In the second talk, Weisz showed that inclusion (and marginalization out) of a non-trivial calibration model makes the inferences from badly-calibrated spectroscopy much more accurate. They also permit learning about calibration (he showed that you learn correct things about calibration) and they permit principled combination of different data sets of different calibration veracity or trustability. All calibration data are wrong, so you really want to leave it free in everything you do; that's a nice challenge for the next generations of The Cannon.

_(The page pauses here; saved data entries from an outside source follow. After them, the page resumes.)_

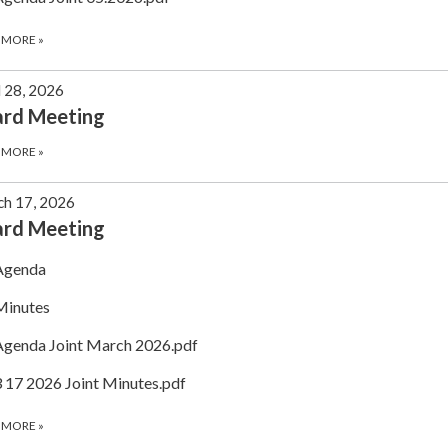
 MORE
»
l 28, 2026
ard Meeting
 MORE
»
h 17, 2026
ard Meeting
Agenda
Minutes
Agenda Joint March 2026.pdf
3 17 2026 Joint Minutes.pdf
 MORE
»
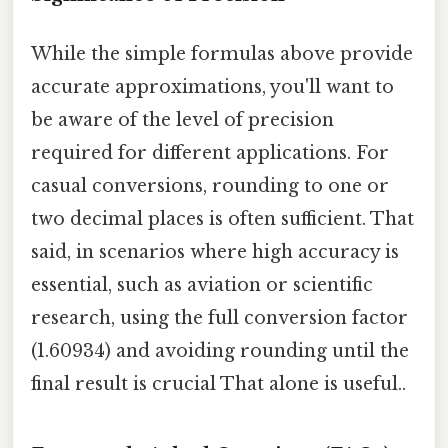
While the simple formulas above provide
accurate approximations, you'll want to
be aware of the level of precision
required for different applications. For
casual conversions, rounding to one or
two decimal places is often sufficient. That
said, in scenarios where high accuracy is
essential, such as aviation or scientific
research, using the full conversion factor
(1.60934) and avoiding rounding until the
final result is crucial That alone is useful..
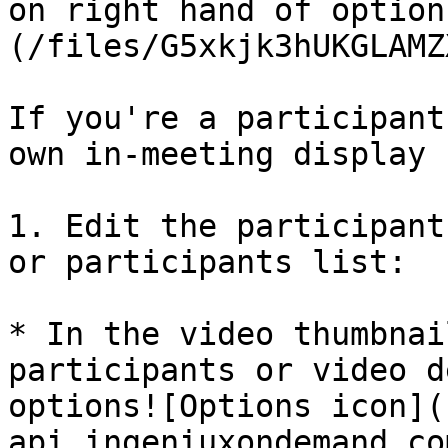
on right hand of option
(/files/G5xkjk3hUKGLAMZ
If you're a participant
own in-meeting display 
1. Edit the participant
or participants list:

* In the video thumbnai
participants or video d
options![Options icon](
api.ingeniuxondemand.co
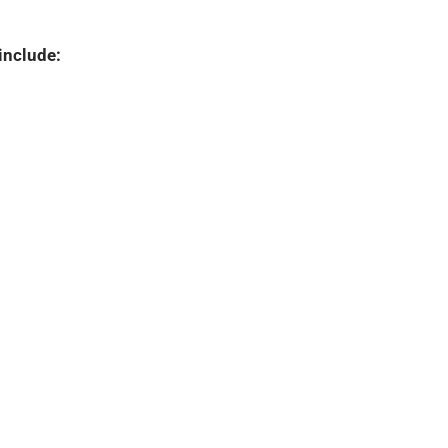
include:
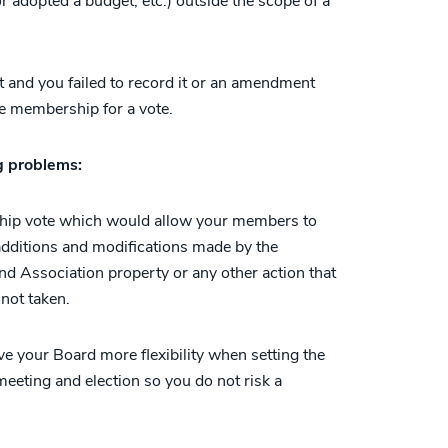
 adopted a budget, etc.) outside the scope of a
nd you failed to record it or an amendment
e membership for a vote.
ng problems:
hip vote which would allow your members to
 additions and modifications made by the
 Association property or any other action that
not taken.
 your Board more flexibility when setting the
eeting and election so you do not risk a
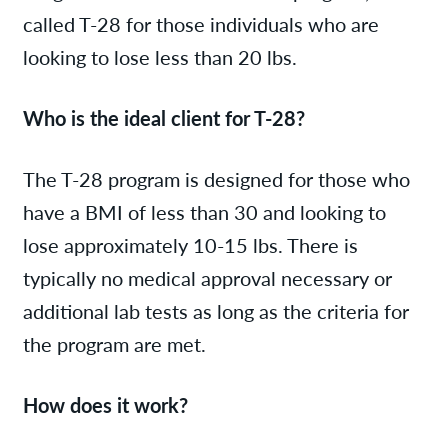
called T-28 for those individuals who are
looking to lose less than 20 lbs.
Who is the ideal client for T-28?
The T-28 program is designed for those who
have a BMI of less than 30 and looking to
lose approximately 10-15 lbs. There is
typically no medical approval necessary or
additional lab tests as long as the criteria for
the program are met.
How does it work?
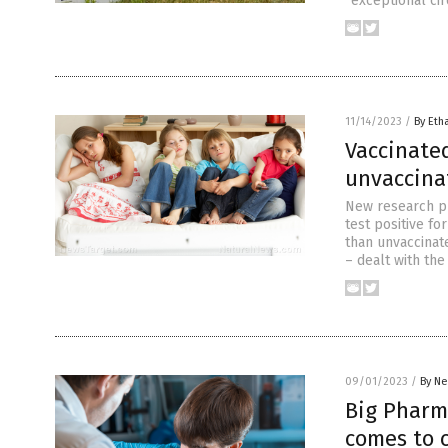
“exceptional ci
11/14/2023
/
By Eth
Vaccinate
unvaccina
New research pu
test positive f
than unvaccinate
– dealt with th
09/01/2023
/
By Ne
Big Pharma
comes to c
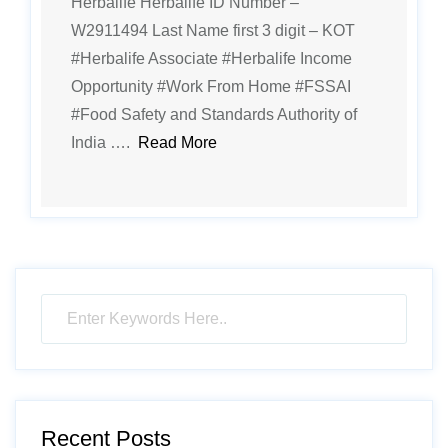
Herbalife Herbalife ID Number –
W2911494 Last Name first 3 digit – KOT
#Herbalife Associate #Herbalife Income
Opportunity #Work From Home #FSSAI
#Food Safety and Standards Authority of
India ….
Read More
Recent Posts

At MPIA Milky Way group meeting, Rix talked about the recent paper by Sanders & Binney about extended distribution functions using a series of very simple, analytic prescriptions of various inputs. I objected to the paper: I don't see any reason to work with simulation-output-inspired simple functional forms when you have actual simulation outputs! There is no difference, intellectually or conceptually, between a piece of computer code executing tanh() and a similar piece of code executing output_of_simulation_h277() except that the latter, tied as it is to physical models, would be interpretable physically. But anyway. Rix pointed out that their prescription for radial migration could be useful for quantitative analysis of our age results. I agree!
Also at group meeting, and related to radial migration, there were discussions of results from Hernitschek, Sesar, and Inno results on variable stars in PanSTARRS. It looks likely that Inno will be able to extract a catalog of Cepheid stars in the disk, and (if we can convince someone to take data) we can get metallicities and radial velocities for them. We also discussed (momentarily) the point that we should be doing visualization, discovery, and astronomy with Hernitschek's immense catalog of variable stars in PanSTARRS: She has colors, magnitudes, and variability timescale and amplitude for every point source!
Today Yuan-Sen Ting (Harvard) gave Ness and me derivatives of Kurucz-like models of APOGEE spectral data with respect to individual element abundances and effective temperature and gravity. Ness and I plotted these theoretical derivatives against “beliefs” obtained by The Cannon sbout these same dependencies. They agree remarkably well! But in detail they disagree; it remains to figure out what parts of the disagreement are noise or real results. We also showed (based on the derivative vectors) that the precisions with which APOGEE can detect or measure individual abundances are very, very high.
In other news, I found and fixed bugs in my star-formation history code, but none of the bug fixes led to reasonable results. Time to write some tests.